WORK TO BE COMPLETED: Can you repeat, word for word, the lines starting at the beginning of the items and ending at the line containing "ו3-7 ימי עסקים לישובים מרוחקים.", including that line?

DATA SUPPLIED:

"""

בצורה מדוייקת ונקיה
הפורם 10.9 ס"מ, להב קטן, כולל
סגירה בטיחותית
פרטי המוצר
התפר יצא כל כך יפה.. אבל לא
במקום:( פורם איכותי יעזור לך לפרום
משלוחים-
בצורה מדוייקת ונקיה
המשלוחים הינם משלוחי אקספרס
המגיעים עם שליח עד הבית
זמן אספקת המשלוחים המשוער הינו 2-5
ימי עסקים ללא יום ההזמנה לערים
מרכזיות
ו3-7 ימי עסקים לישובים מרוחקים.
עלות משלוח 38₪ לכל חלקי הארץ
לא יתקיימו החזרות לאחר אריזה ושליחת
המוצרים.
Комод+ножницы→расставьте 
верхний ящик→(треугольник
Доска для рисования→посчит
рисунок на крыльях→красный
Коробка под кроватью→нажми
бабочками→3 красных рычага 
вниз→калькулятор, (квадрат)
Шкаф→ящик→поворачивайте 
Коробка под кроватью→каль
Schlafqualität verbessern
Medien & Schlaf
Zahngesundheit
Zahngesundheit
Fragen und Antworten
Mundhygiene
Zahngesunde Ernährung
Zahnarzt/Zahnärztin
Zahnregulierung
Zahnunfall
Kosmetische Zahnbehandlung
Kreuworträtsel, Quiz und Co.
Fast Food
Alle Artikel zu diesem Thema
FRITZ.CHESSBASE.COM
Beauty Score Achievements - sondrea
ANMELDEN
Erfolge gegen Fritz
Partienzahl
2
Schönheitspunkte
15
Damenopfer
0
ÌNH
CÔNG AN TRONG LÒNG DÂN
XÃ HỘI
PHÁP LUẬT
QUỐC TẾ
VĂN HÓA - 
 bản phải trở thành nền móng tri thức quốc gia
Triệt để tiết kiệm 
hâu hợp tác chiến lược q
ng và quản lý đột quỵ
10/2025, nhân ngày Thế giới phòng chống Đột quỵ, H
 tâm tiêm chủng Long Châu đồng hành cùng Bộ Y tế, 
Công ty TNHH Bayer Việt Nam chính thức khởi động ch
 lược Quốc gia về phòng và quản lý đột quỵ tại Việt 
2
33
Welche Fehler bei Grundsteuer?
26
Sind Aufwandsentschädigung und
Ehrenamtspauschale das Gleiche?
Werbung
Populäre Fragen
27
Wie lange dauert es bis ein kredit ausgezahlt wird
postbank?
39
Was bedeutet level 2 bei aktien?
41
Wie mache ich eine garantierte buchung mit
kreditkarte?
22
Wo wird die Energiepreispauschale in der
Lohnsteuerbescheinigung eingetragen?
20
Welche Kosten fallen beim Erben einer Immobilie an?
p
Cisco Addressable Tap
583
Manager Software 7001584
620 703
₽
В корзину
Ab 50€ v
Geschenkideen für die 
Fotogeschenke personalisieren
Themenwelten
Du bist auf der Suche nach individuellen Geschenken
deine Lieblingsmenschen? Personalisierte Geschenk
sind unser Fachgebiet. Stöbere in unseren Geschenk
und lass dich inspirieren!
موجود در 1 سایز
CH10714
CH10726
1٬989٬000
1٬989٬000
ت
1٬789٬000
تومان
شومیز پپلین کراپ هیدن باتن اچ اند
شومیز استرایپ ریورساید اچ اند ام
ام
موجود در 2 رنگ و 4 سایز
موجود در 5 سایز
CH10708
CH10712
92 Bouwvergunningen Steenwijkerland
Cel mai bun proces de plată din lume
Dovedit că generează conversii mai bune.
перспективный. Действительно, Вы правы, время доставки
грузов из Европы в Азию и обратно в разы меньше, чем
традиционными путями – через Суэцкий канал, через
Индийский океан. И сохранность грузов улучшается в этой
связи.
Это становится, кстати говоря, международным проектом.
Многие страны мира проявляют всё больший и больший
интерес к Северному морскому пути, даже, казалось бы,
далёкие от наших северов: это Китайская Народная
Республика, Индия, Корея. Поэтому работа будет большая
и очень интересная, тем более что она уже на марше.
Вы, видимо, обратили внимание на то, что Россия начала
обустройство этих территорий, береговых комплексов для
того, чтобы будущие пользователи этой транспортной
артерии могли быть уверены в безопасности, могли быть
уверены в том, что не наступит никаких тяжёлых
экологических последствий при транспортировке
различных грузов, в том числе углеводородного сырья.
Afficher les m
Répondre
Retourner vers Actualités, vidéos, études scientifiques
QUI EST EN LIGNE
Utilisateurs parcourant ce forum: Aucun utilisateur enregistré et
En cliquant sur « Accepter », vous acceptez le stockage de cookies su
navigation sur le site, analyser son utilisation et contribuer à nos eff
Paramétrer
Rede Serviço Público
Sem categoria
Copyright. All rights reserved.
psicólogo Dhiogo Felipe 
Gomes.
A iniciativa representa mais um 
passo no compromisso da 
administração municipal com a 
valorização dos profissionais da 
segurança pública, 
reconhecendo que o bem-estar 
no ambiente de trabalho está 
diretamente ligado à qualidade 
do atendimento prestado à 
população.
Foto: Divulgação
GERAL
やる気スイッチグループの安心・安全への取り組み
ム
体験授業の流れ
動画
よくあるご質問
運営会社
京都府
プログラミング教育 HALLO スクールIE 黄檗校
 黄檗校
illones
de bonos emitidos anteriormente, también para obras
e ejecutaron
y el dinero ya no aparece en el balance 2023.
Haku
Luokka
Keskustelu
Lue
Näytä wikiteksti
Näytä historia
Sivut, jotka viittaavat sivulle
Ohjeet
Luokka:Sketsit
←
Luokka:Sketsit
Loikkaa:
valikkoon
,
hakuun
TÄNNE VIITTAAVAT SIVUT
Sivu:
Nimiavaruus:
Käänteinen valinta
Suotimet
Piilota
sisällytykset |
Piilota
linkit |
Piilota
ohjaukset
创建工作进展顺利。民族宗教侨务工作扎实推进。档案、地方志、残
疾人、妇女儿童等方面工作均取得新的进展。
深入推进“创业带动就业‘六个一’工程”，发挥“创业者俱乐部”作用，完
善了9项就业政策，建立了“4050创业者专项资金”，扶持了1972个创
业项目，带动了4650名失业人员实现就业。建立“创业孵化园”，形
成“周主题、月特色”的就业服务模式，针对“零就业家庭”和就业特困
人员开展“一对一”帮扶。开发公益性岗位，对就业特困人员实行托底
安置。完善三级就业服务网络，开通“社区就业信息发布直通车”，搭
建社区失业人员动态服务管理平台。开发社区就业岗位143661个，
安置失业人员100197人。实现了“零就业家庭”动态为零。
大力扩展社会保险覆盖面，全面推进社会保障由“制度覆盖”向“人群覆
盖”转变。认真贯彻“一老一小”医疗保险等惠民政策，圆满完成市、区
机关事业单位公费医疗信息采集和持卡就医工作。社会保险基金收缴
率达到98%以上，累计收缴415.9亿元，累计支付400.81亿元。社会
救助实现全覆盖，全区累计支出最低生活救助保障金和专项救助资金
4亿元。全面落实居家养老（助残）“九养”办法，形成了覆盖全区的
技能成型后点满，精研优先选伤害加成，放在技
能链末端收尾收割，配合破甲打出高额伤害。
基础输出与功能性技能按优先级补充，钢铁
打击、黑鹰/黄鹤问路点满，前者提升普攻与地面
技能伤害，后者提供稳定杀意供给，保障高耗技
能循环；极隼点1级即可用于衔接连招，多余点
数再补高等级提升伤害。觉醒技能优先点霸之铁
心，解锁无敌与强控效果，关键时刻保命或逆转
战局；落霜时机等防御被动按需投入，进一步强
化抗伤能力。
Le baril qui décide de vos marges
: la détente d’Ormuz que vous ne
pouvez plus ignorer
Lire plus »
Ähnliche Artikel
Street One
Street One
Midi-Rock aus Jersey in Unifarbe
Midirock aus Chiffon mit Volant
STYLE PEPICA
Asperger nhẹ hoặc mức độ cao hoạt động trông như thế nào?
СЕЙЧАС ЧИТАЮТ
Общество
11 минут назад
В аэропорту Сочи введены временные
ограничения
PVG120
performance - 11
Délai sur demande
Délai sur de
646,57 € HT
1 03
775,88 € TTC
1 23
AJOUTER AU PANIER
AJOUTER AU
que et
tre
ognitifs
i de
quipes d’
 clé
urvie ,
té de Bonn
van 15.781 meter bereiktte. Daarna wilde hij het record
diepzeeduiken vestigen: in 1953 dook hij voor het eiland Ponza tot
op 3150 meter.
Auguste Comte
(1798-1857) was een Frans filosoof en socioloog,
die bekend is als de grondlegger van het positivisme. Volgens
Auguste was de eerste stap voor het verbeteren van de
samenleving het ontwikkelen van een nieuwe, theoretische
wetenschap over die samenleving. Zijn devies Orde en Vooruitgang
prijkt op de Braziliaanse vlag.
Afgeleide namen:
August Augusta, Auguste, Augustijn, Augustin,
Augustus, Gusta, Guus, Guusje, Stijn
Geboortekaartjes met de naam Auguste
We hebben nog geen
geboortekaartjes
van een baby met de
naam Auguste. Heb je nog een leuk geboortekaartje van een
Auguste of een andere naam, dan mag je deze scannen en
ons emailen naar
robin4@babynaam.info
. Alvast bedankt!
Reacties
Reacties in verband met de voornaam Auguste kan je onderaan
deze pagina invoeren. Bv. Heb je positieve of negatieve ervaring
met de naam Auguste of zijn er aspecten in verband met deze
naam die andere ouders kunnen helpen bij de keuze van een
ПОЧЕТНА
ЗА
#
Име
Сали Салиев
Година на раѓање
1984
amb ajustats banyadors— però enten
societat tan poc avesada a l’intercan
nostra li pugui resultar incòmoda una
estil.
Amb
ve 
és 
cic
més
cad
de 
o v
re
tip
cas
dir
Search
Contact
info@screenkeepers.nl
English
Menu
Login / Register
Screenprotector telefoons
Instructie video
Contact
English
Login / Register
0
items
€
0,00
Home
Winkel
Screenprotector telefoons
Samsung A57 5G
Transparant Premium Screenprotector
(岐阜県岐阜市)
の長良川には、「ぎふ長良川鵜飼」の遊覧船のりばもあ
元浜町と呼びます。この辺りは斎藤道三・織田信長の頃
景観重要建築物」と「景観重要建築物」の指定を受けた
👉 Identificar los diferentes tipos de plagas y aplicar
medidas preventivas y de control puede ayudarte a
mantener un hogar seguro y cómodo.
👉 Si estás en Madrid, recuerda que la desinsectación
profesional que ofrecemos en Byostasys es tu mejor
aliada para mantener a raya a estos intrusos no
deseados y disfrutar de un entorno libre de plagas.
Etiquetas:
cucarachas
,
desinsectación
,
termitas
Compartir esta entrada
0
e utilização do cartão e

"""

TASK ANSWER:
בצורה מדוייקת ונקיה
הפורם 10.9 ס"מ, להב קטן, כולל
סגירה בטיחותית
פרטי המוצר
התפר יצא כל כך יפה.. אבל לא
במקום:( פורם איכותי יעזור לך לפרום
משלוחים-
בצורה מדוייקת ונקיה
המשלוחים הינם משלוחי אקספרס
המגיעים עם שליח עד הבית
זמן אספקת המשלוחים המשוער הינו 2-5
ימי עסקים ללא יום ההזמנה לערים
מרכזיות
ו3-7 ימי עסקים לישובים מרוחקים.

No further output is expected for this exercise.